I have a flat file with a single field consisting of personnel numbers. I would like to remove duplicate records in this flat file.
Inside designer, I converted the flat file into IS document type and sorted the records based on ascending order using pub.document:sortDocuments. Then, I did a LOOP step on the IS document type with a BRANCH step inside. The condition in the branch step is when current iteration’s record is not equal to the next interation’s (trying to make this dynamic by adding a variable called iteration2) record, I will append it to another document list. After each iteration, I will add 1 to the variable “iteration2”.
An example of the condition in the branch step: %DocumentDT/recordWithNoId/Employee Number% != %DocumentDT/recordWithNoId[%interation2%]/Employee Number%
However, this is not working.
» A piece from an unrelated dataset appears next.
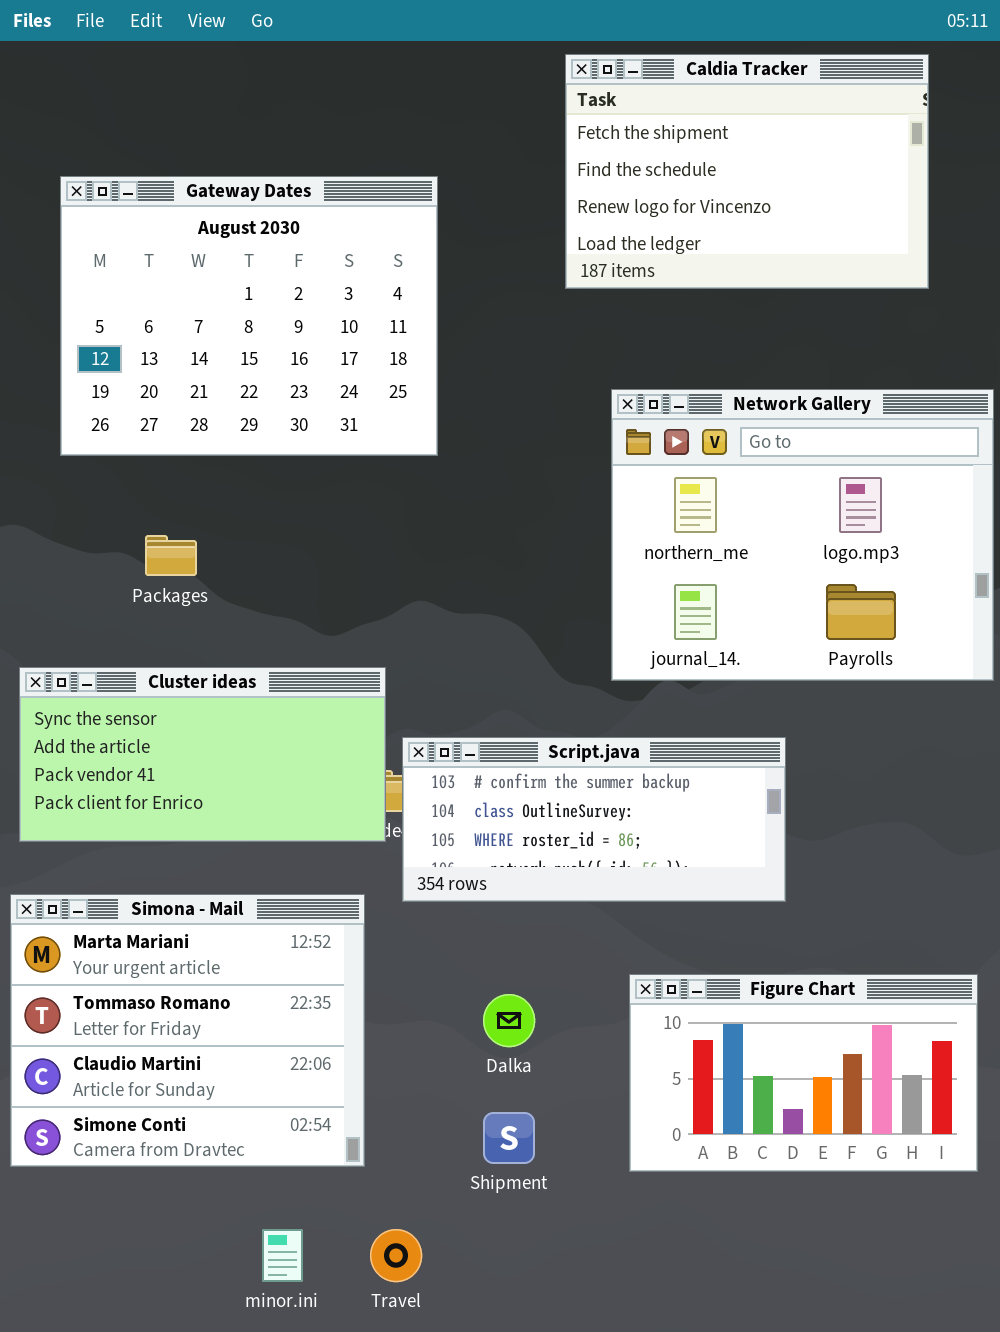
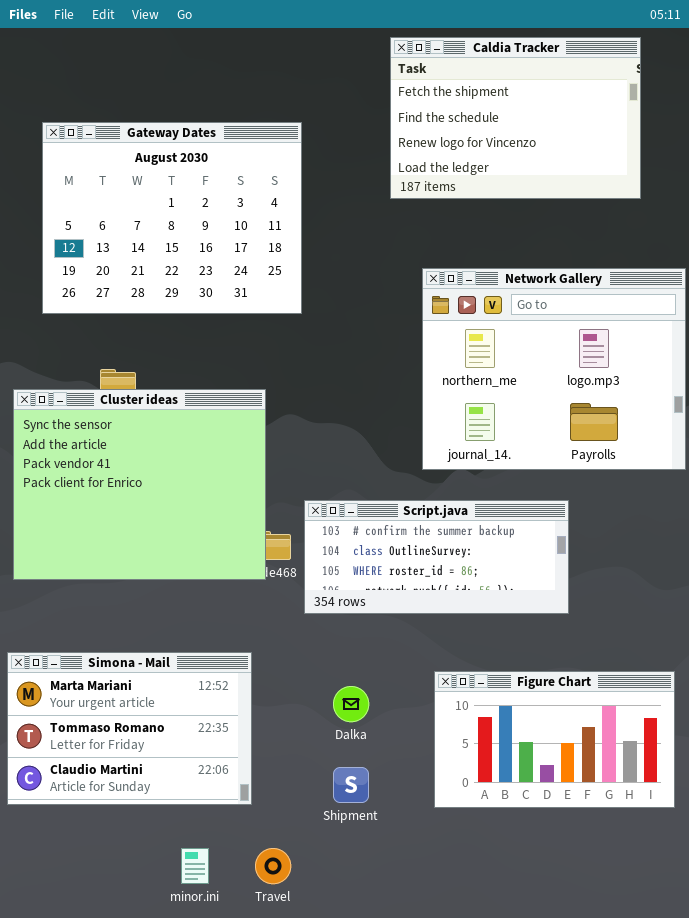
Cluster ideas: [19,667,386,842] -> [13,389,266,580], resized
Script.java: [402,737,786,902] -> [304,500,569,614], moved
Simona - Mail: [10,894,365,1167] -> [7,652,252,805], resized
I would like to check if this the best way to remove duplicate records in designer? or do you have a better suggestion on how to remove duplicate record in a flat file?
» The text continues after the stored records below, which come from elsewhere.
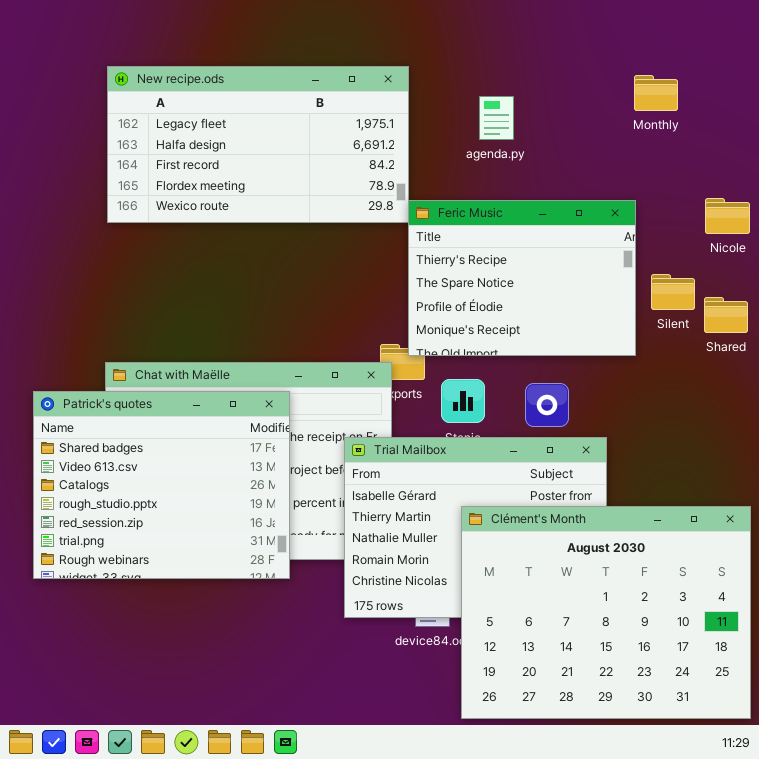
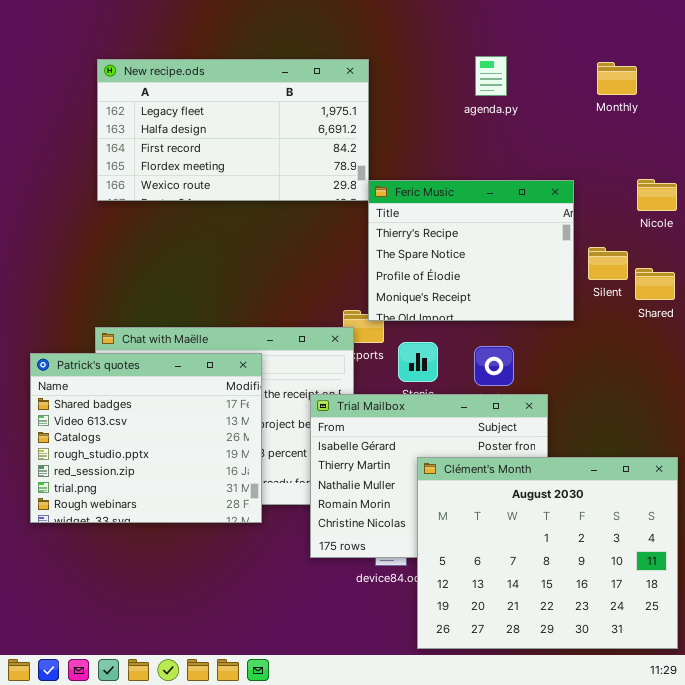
Monthly: [634,75,678,111] -> [597,62,637,95], moved
agenda.py: [479,96,514,140] -> [475,56,507,96], moved

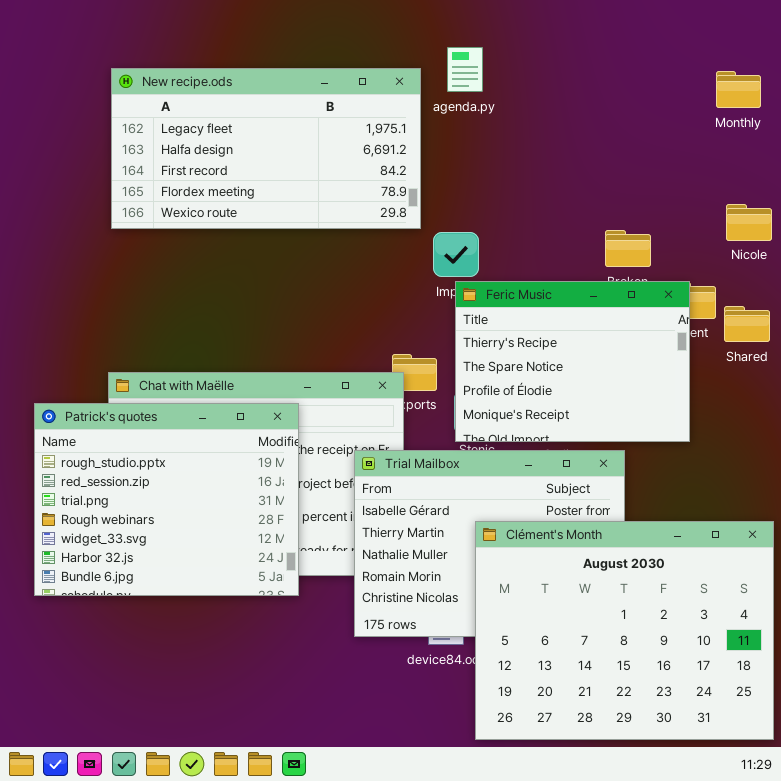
agenda.py: [475,56,507,96] -> [447,47,483,92], moved
Monthly: [597,62,637,95] -> [716,71,761,108], moved
Feric Music: [368,180,574,321] -> [455,281,690,442], moved
Patrick's quotes: [30,353,262,523] -> [34,403,299,596], scrolled down 3 rows

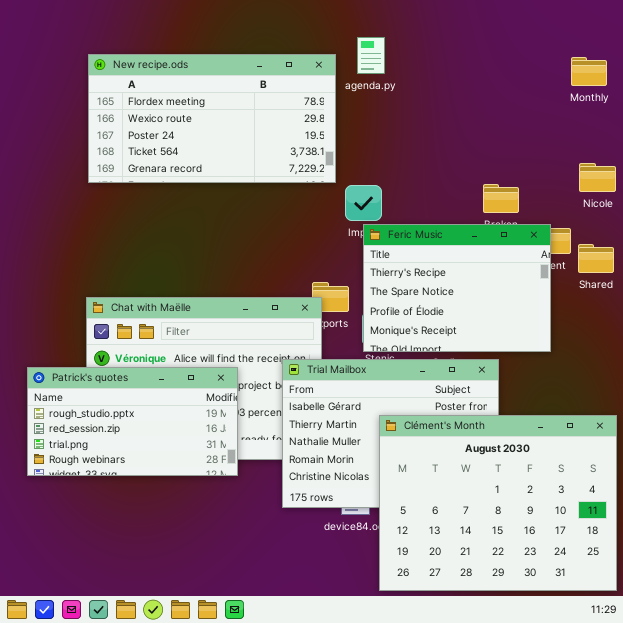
New recipe.ods: [111,68,421,229] -> [88,54,336,183], scrolled down 3 rows
Patrick's quotes: [34,403,299,596] -> [27,367,238,476], resized

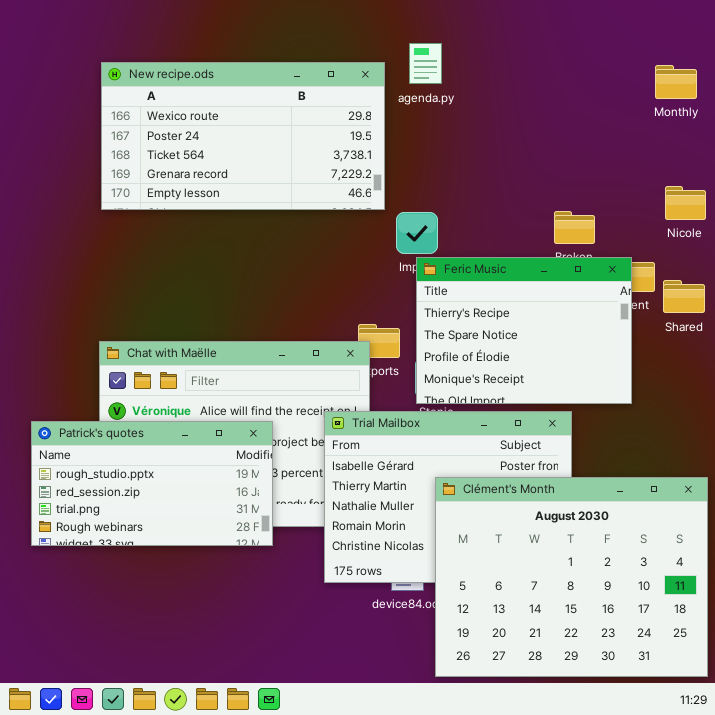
New recipe.ods: [88,54,336,183] -> [101,62,385,210], scrolled down 1 row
Is it really just a file with a single column of personnel number? Nothing else? If so, don’t need to FF parse this, can use simplified mechanism to convert to a string list and use Java classes to help remove duplicates. Can you share more details?
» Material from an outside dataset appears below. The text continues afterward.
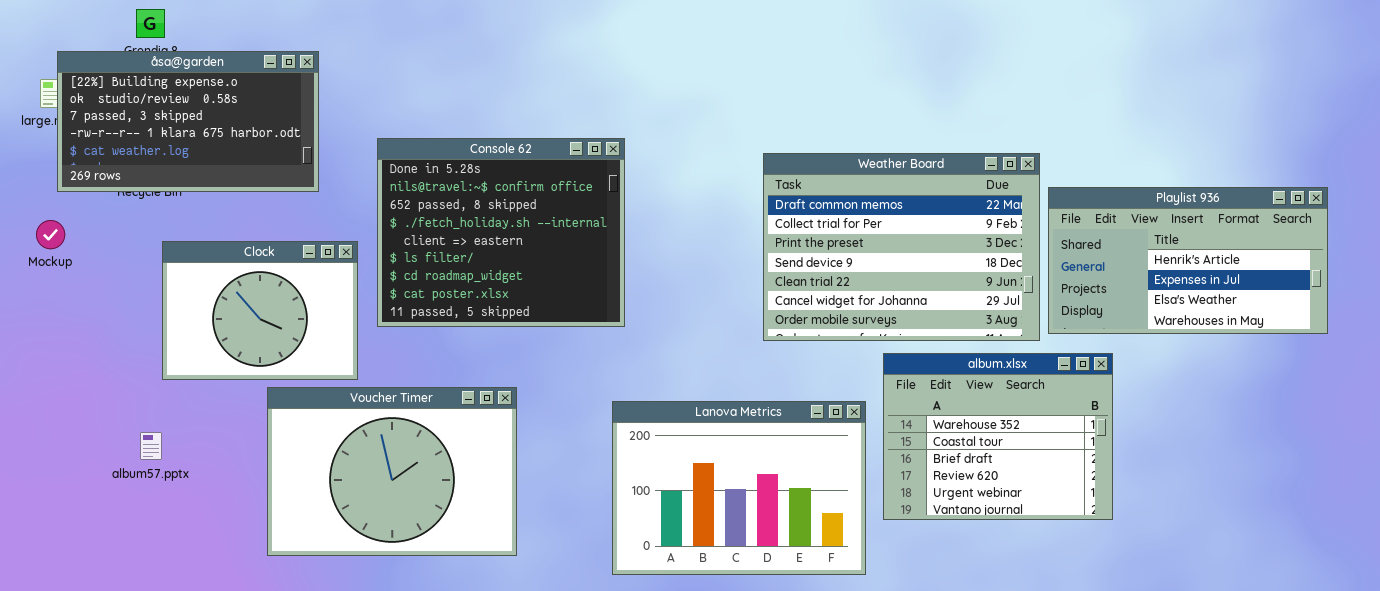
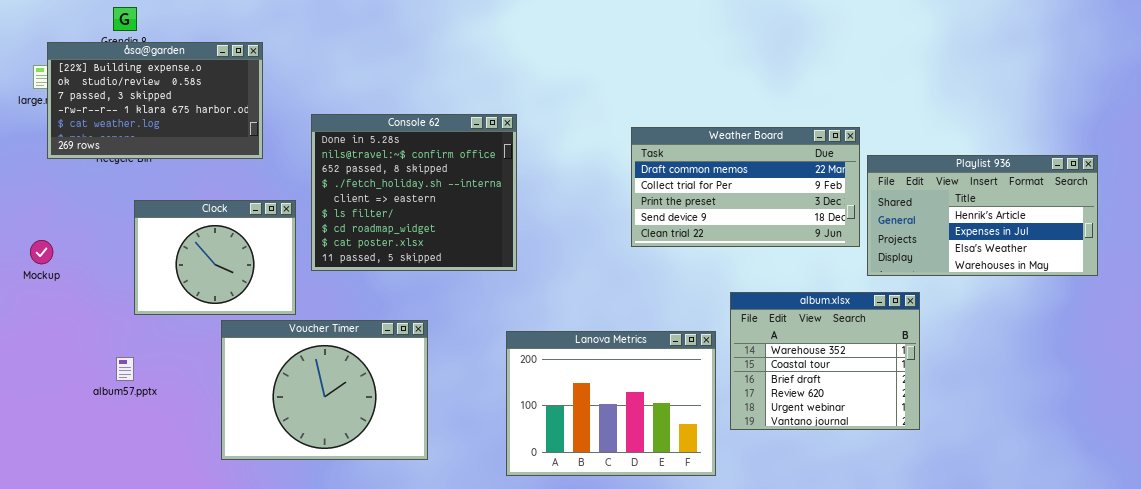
Weather Board: [763,153,1040,341] -> [631,127,860,247], resized
Mockup: [36,220,65,249] -> [30,240,53,264], moved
For situations where we’re dealing with a single column, utilizing the hashtable service could be advantageous. By creating a hashtable object and populating it with the records, uniqueness is automatically ensured. This allows for easy retrieval of the unique records as a list.
Even with a multi-column file, a Hash* class can be helpful to eliminate duplicates. But a key aspect of the question is how big is the data expected to be. If “too big” then other techniques will be needed.